In RDF, every resource may be identified by its URI so this is the unique identifier that should be used for harvesting. There's nothing specific to the DCAT vocabulary here.

So I think that, if the harvested RDF document exposes dcat:Distribution nodes with an URI (i.e. like in https://github.com/ckan/ckanext-dcat/blob/v0.0.6/examples/dataset.rdf#L74 and not as blank nodes as such as in https://github.com/ckan/ckanext-dcat/blob/v0.0.6/examples/catalog_datasets_list.rdf#L30), the harvester should keep track of a mapping from distributions URI to CKAN resources and update the latter upon re-harvest. If this information is not available, then replacing resources is probably the only way to go.

It is my understanding that because of this uncertainty, the current implementation of ckanext-dcat simply re-creates all resources.

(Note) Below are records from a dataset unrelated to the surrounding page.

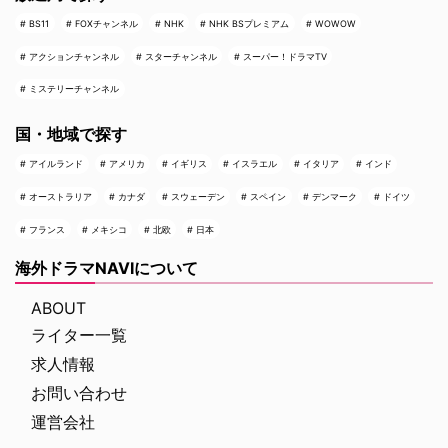
BS11
FOXチャンネル
NHK
NHK BSプレミアム
WOWOW
アクションチャンネル
スターチャンネル
スーパー！ドラマTV
ミステリーチャンネル
国・地域で探す
アイルランド
アメリカ
イギリス
イスラエル
イタリア
インド
オーストラリア
カナダ
スウェーデン
スペイン
デンマーク
ドイツ
フランス
メキシコ
北欧
日本
海外ドラマNAVIについて
ABOUT
ライター一覧
求人情報
お問い合わせ
運営会社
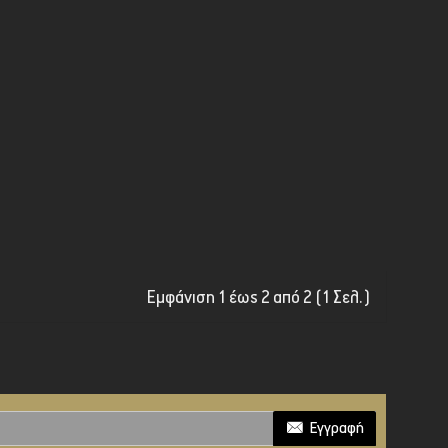
Εμφάνιση 1 έως 2 από 2 (1 Σελ.)
Εγγραφή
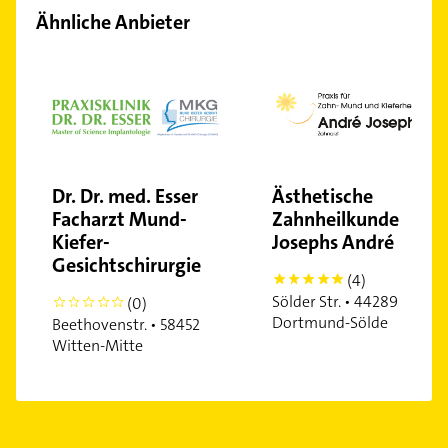
Ähnliche Anbieter
Dr. Dr. med. Esser
Ästhetische
Facharzt Mund-
Zahnheilkunde
Kiefer-
Josephs André
Gesichtschirurgie
(4)
5
Sölder Str. • 44289
(0)
0
Dortmund-Sölde
Beethovenstr. • 58452
Witten-Mitte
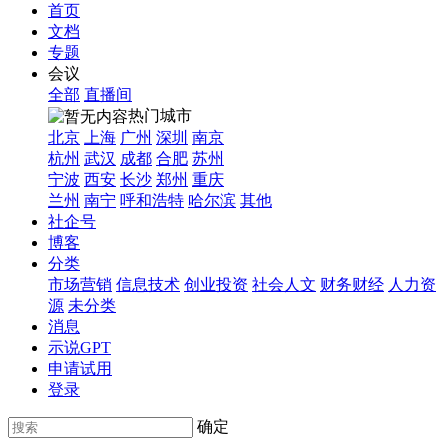
首页
文档
专题
会议
全部
直播间
热门城市
北京
上海
广州
深圳
南京
杭州
武汉
成都
合肥
苏州
宁波
西安
长沙
郑州
重庆
兰州
南宁
呼和浩特
哈尔滨
其他
社企号
博客
分类
市场营销
信息技术
创业投资
社会人文
财务财经
人力资
源
未分类
消息
示说GPT
申请试用
登录
确定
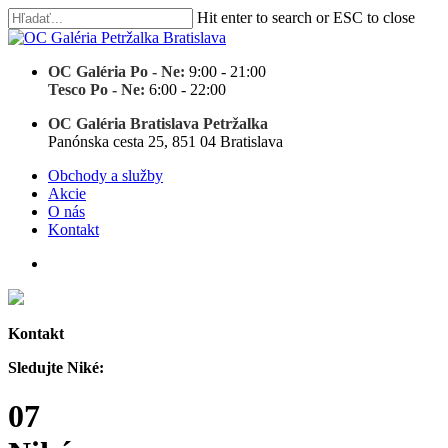
Skip
Hit enter to search or ESC to close
to
Close
main
Search
content
OC Galéria Po - Ne:
9:00 - 21:00
Tesco Po - Ne:
6:00 - 22:00
OC Galéria Bratislava Petržalka
Panónska cesta 25, 851 04 Bratislava
Menu
search
Menu
Obchody a služby
Akcie
O nás
Kontakt
search
Kontakt
Sledujte Niké:
07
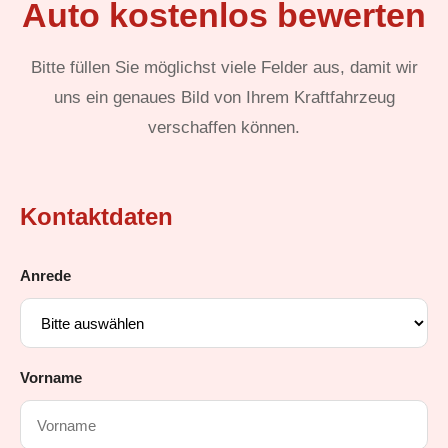
Auto kostenlos bewerten
Bitte füllen Sie möglichst viele Felder aus, damit wir
uns ein genaues Bild von Ihrem Kraftfahrzeug
verschaffen können.
Kontaktdaten
Anrede
Vorname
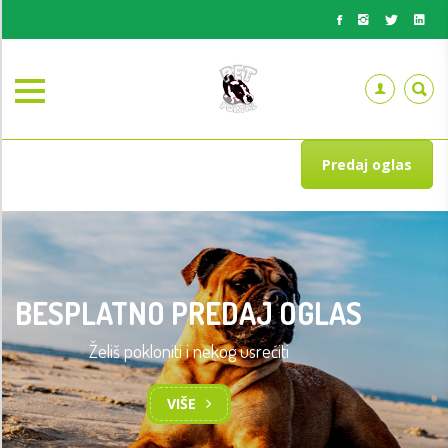
Predaj oglas
BESPLATNO PREDAJ OGLAS
Želiš pokloniti i nekog usrećiti
TRENING OSNOVA POSLUŠNOSTI
PASA
VIŠE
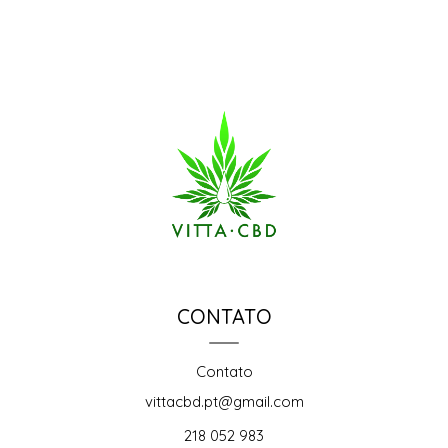
CONTATO
Contato
vittacbd.pt@gmail.com
218 052 983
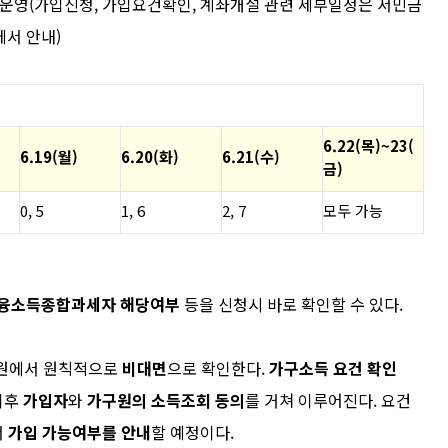
 운영
(
가입신청
,
가입요건확인
,
계좌
개설
관련 세부일정은 서민금
에서 안내
)
6.22(
목
)~23(
6.19(
월
)
6.20(
화
)
6.21(
수
)
금
)
0, 5
1, 6
2, 7
모두 가능
융소득종합과세자
해당여부
등을 신청시 바로 확인할 수 있다
.
원에서 원칙적으로
비대면
으로
확인한다
.
가구소득 요건 확인
이후
가입자
와
가구원의 소득조회 동의
를 거쳐 이루어진다
.
요건
서
가입 가능여부를 안내
할 예정이다
.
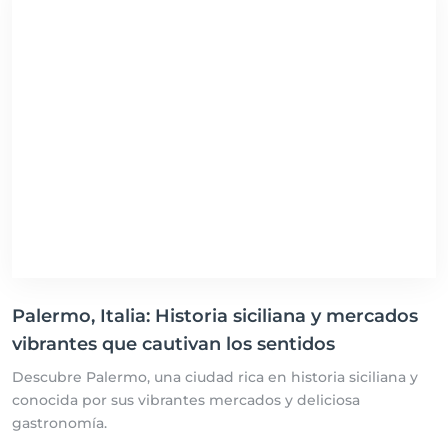
Palermo, Italia: Historia siciliana y mercados
vibrantes que cautivan los sentidos
Descubre Palermo, una ciudad rica en historia siciliana y
conocida por sus vibrantes mercados y deliciosa
gastronomía.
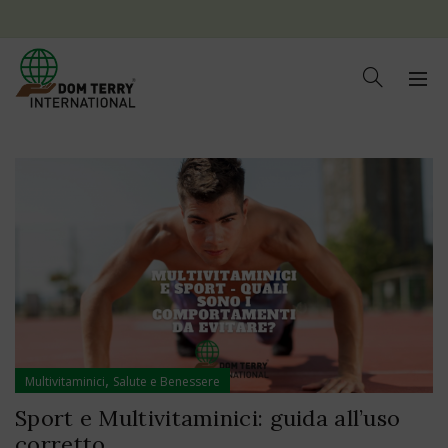
,
Multivitaminici
Salute e Benessere
Sport e Multivitaminici: guida all’uso
corretto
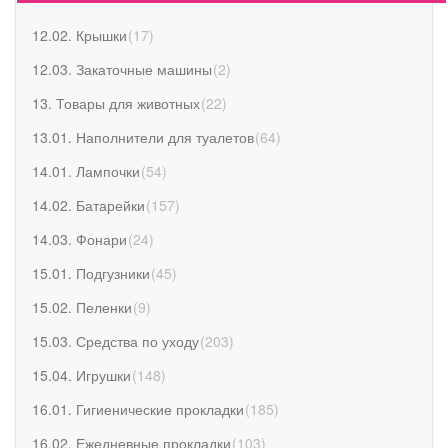
12.02. Крышки
(
17
)
12.03. Закаточные машины
(
2
)
13. Товары для животных
(
22
)
13.01. Наполнители для туалетов
(
64
)
14.01. Лампочки
(
54
)
14.02. Батарейки
(
157
)
14.03. Фонари
(
24
)
15.01. Подгузники
(
45
)
15.02. Пеленки
(
9
)
15.03. Средства по уходу
(
203
)
15.04. Игрушки
(
148
)
16.01. Гигиенические прокладки
(
185
)
16.02. Ежедневные прокладки
(
103
)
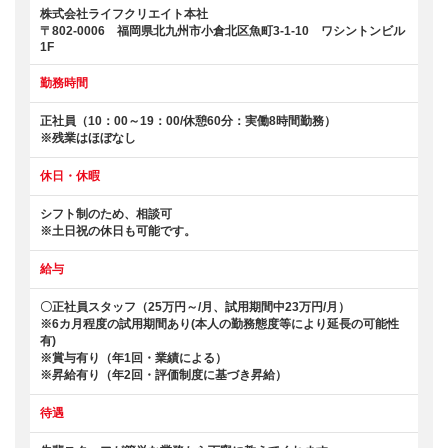
株式会社ライフクリエイト本社
〒802-0006 福岡県北九州市小倉北区魚町3-1-10 ワシントンビル
1F
勤務時間
正社員（10：00～19：00/休憩60分：実働8時間勤務）
※残業はほぼなし
休日・休暇
シフト制のため、相談可
※土日祝の休日も可能です。
給与
〇正社員スタッフ（25万円～/月、試用期間中23万円/月）
※6カ月程度の試用期間あり(本人の勤務態度等により延長の可能性
有)
※賞与有り（年1回・業績による）
※昇給有り（年2回・評価制度に基づき昇給）
待遇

It seems to me that the actual problem is that ckanext-dcat just assumes that dcat:Distribution are always blank nodes.

metaodi commented 7 years ago

@dlax good point, didn't really think about it that way. Yes this seems to be feasible by simply adding the URI as a field to the resource (much like we did with the explicit "identifier" field in DCAT-AP Switzerland). That way the resource could be identified and updated.

camfindlay commented 7 years ago

Just an idea, could the harvester create and store a simple md5 or sha1 hash of each distribution resource item for a harvested dataset and do a quick compare the next time it harvests the same dataset? No change in hash would mean no change in the resource properties (title, URI etc) so it could ignore reharvesting of that resource. Change in hash could trigger the reharvest or do a further compare to see if something as simple as a title has changed (but perhaps URI is the same), do an update to title, dont kill and reharvest the resource. Other wise if URI has changed or it's a new unknown resource, harvest it in.

The quick comparison of a hash would have low overhead and a good way to indicate if something as changed since last harvest or not (then you could dedicate processing power to the changes rather than the blanket "kill all the things and reharvest" that seems to happen in the DCAT JSON harvester at present).

amercader commented 7 years ago

@dlax @metaodi URIs are already stored in the resources if present in the original distributions (and they are explicitly marked as missing if they are not present, ie resource['uri']: None:

https://github.com/ckan/ckanext-dcat/blob/master/ckanext/dcat/profiles.py#L807

So the approach that you suggest of checking if an existing dataset has a resource with the same URI at harvest time should be really easy to implement. We already have the existing_dataset here:

https://github.com/ckan/ckanext-dcat/blob/master/ckanext/dcat/harvesters/rdf.py#L299

So iterating the new resources and checking if some of them have the same URI as one of the existing ones should be easy. If one is found it would probably be enough with assigning the current id to the new resource to have it updated, but this needs to be double checked.

amercader commented 7 years ago

@camfindlay Do you mean hashing all the fields in the resource or the resource contents? In any case I think it's more complicated than it seems as an approach to track changes in the whole resource. If we rely on using URIs properly the approach on my previous comment seems more straight-forward.

camfindlay commented 7 years ago

I was thinking the fields but come to think of it, if a Dataset hasn't changed at all then perhaps a harvester should waste it cycles on it right? Perhaps that hash idea could apply at a dataset + resource level.

However agree with your more simple approach as a first step @amercader . How do we progress this as we are finding this a pain point currently (resources and hence data api uris getting destroyed on reharvests)?

amercader commented 7 years ago

@camfindlay Unfortunately I don't have time to work on this for the next few weeks but I'll be happy to provide more guidance or review any patches that address this.